▶ _Problem details_
When you reach the line in the data below that contains "modern apartment building [x1=0, y1=219, x2=53, y2=298], 28.62", please start repeating lines exactly, and stop after the line that contains "person walking [x1=161, y1=282, x2=168, y2=302], 25.27", repeating nothing else.
# # # #
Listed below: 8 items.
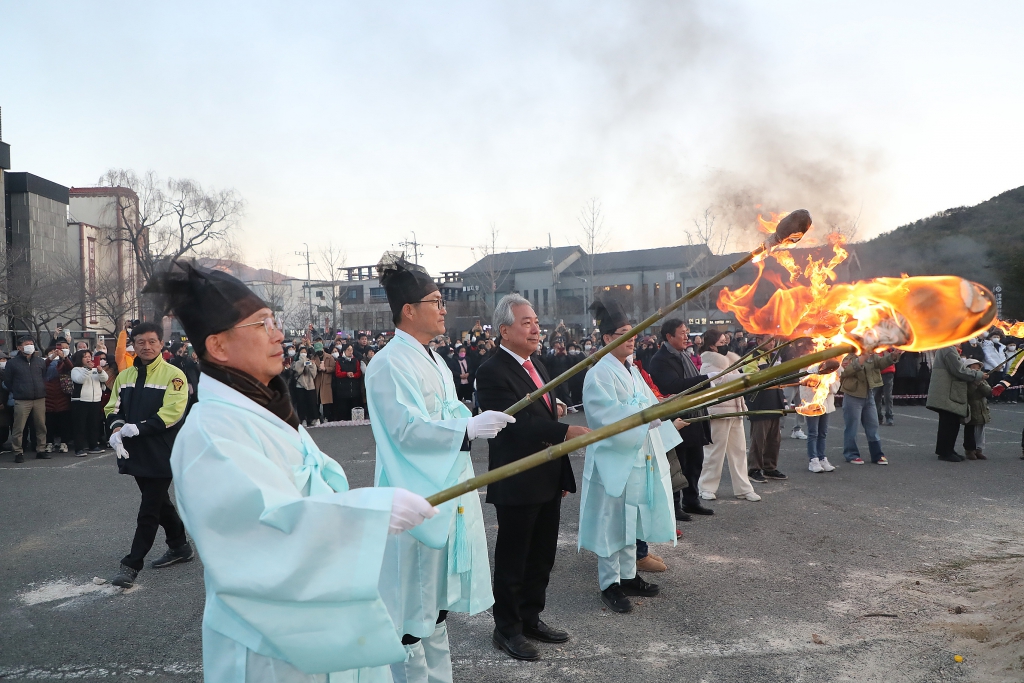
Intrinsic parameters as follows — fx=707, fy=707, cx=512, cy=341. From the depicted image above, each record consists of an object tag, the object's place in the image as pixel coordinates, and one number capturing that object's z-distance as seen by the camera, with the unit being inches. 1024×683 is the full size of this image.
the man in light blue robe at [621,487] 199.2
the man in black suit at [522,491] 170.1
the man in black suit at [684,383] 284.2
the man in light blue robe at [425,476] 135.0
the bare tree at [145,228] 1380.4
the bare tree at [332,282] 1674.5
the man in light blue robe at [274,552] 73.7
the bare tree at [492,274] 1536.8
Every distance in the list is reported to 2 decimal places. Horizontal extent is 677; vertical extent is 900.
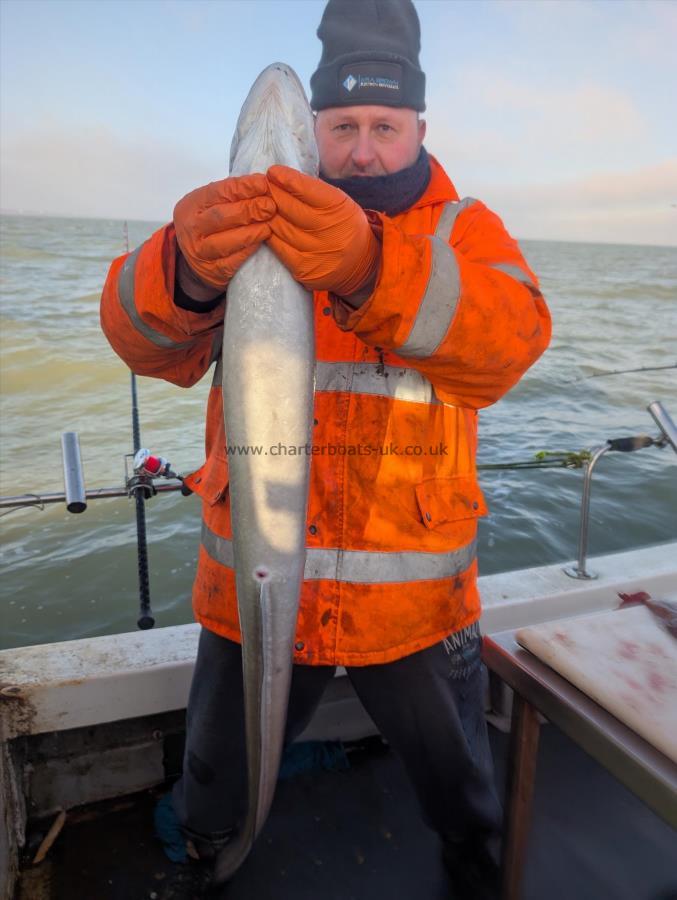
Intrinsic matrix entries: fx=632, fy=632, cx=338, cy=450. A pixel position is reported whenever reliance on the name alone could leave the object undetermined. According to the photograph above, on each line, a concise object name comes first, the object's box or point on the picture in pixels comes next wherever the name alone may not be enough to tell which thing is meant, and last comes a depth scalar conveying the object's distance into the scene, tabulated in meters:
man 1.53
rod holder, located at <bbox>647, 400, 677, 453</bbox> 3.18
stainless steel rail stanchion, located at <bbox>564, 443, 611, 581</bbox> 3.27
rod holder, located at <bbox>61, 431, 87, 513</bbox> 2.56
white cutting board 1.38
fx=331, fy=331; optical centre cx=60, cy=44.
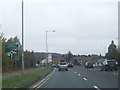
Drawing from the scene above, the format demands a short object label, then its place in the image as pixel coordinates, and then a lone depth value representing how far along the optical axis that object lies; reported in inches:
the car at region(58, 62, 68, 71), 2465.4
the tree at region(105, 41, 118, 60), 3665.8
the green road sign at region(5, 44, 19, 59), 1421.8
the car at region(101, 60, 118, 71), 2100.0
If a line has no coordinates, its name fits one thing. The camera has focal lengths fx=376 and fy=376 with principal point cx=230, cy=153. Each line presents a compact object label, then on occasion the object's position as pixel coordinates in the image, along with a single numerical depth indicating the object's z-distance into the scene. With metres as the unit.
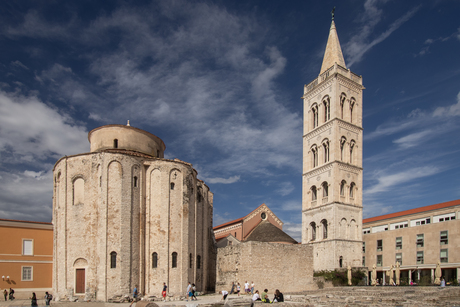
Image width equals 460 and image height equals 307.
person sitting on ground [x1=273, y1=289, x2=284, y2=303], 20.49
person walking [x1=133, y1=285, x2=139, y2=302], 24.58
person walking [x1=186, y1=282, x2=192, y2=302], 24.69
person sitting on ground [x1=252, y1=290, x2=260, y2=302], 21.19
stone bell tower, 39.09
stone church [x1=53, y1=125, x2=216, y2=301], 25.20
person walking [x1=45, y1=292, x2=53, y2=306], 24.65
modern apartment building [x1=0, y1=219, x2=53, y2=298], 28.62
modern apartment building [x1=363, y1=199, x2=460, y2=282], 40.56
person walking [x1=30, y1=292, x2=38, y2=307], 22.77
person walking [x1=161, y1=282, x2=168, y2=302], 25.27
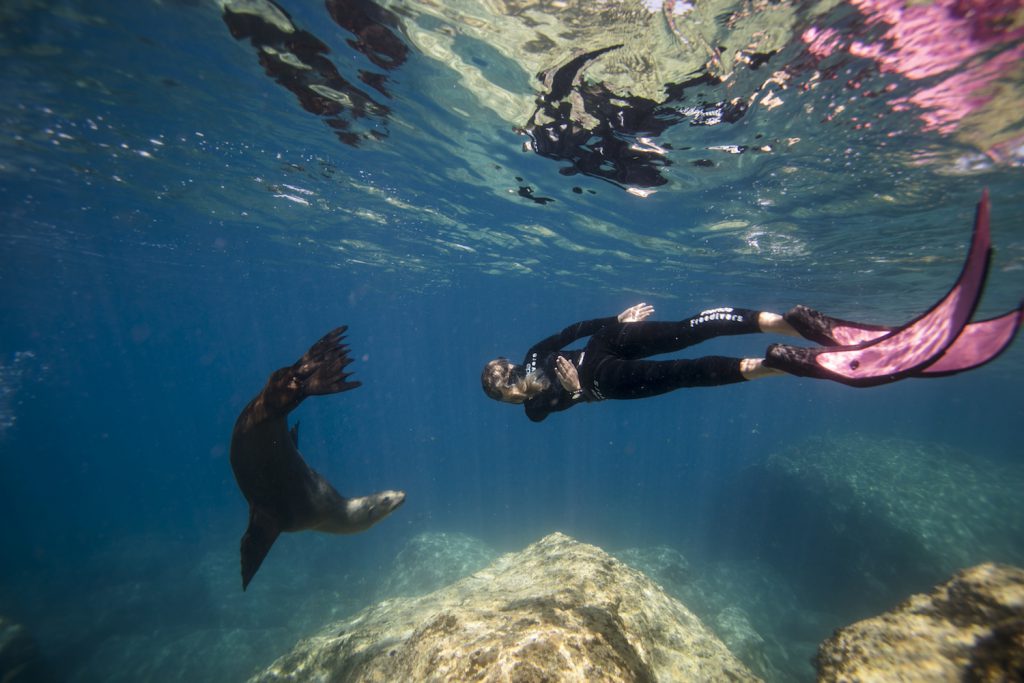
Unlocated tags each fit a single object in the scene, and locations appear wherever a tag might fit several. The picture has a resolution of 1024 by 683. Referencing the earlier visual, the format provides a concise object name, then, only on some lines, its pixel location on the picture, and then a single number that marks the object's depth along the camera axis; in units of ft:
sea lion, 14.15
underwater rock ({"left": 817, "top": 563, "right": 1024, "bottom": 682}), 8.59
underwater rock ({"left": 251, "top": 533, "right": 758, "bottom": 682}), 10.06
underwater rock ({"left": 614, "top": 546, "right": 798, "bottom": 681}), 41.47
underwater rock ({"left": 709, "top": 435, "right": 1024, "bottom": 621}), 49.85
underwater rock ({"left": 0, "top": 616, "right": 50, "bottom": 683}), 40.04
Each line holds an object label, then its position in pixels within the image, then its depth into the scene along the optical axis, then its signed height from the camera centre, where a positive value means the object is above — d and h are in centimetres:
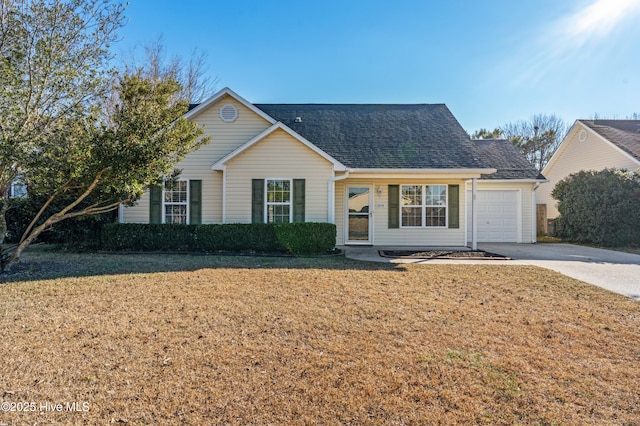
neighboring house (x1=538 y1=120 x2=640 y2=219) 1600 +355
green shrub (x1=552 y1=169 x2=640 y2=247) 1279 +36
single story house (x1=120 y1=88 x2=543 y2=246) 1083 +136
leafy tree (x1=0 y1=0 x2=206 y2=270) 630 +220
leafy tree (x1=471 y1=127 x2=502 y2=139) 2873 +746
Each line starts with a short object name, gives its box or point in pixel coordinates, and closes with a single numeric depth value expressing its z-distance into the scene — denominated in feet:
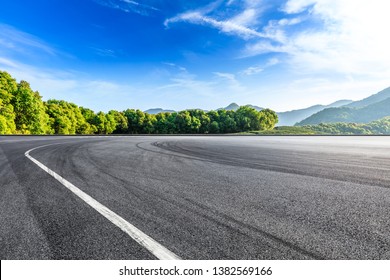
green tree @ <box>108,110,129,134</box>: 366.43
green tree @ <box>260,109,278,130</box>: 424.05
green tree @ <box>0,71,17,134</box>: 174.93
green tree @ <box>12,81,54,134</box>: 202.08
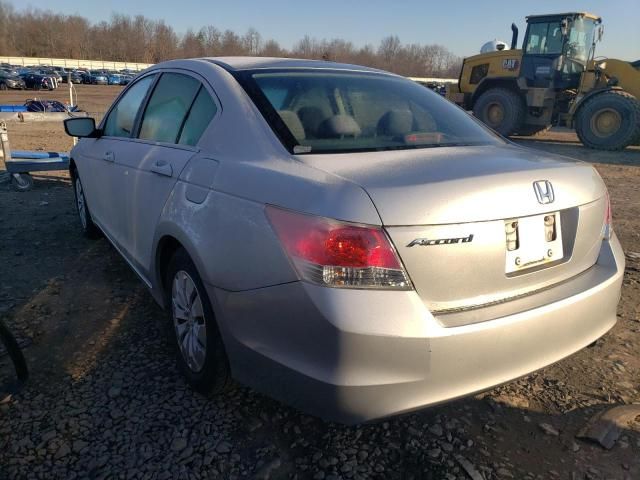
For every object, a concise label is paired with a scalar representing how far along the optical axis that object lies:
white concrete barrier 72.25
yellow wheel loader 12.59
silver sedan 1.69
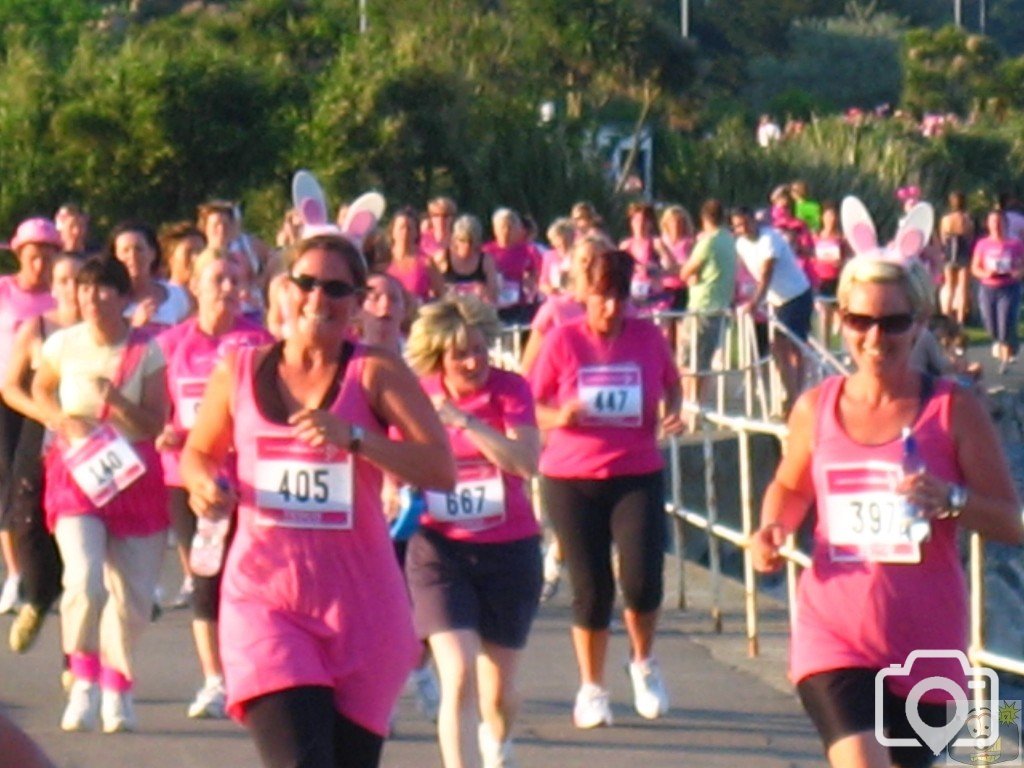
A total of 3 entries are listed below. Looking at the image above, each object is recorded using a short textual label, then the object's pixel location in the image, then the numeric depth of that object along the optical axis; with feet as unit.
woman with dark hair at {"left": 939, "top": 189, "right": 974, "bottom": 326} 159.11
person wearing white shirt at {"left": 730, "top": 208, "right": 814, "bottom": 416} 109.02
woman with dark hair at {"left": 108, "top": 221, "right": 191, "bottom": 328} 58.52
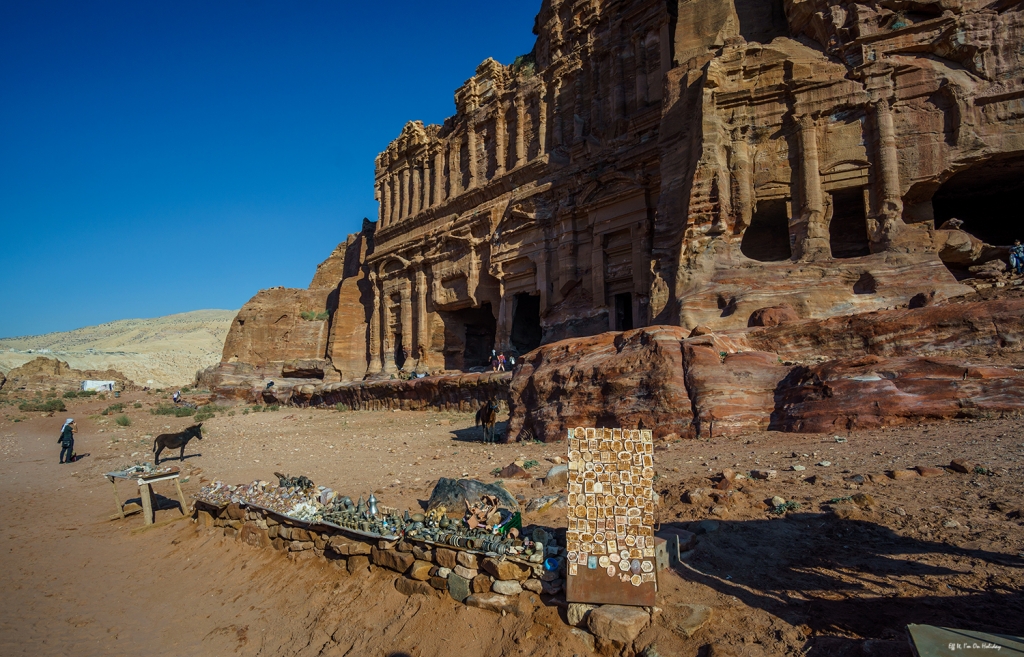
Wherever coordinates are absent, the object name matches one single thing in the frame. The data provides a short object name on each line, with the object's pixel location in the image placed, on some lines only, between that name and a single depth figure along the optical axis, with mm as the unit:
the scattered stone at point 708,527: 5516
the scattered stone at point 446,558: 5660
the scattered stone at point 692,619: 4051
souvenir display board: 4398
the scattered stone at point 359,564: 6488
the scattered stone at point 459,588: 5367
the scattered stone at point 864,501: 5422
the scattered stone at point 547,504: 6908
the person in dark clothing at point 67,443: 15398
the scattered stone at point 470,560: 5473
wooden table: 9492
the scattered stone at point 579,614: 4461
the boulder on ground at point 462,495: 6844
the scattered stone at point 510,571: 5133
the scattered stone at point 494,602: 4984
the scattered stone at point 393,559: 6031
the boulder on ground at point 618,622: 4184
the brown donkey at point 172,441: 13812
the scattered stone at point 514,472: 8797
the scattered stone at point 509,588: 5051
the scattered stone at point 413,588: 5703
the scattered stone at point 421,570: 5812
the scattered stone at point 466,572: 5426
# # # #
▶ _Answer_
modern apartment building [x1=0, y1=219, x2=53, y2=298], 28.62
modern apartment building [x1=363, y1=199, x2=460, y2=282], 40.56
person walking [x1=30, y1=292, x2=38, y2=307], 22.77
person walking [x1=161, y1=282, x2=168, y2=302], 25.27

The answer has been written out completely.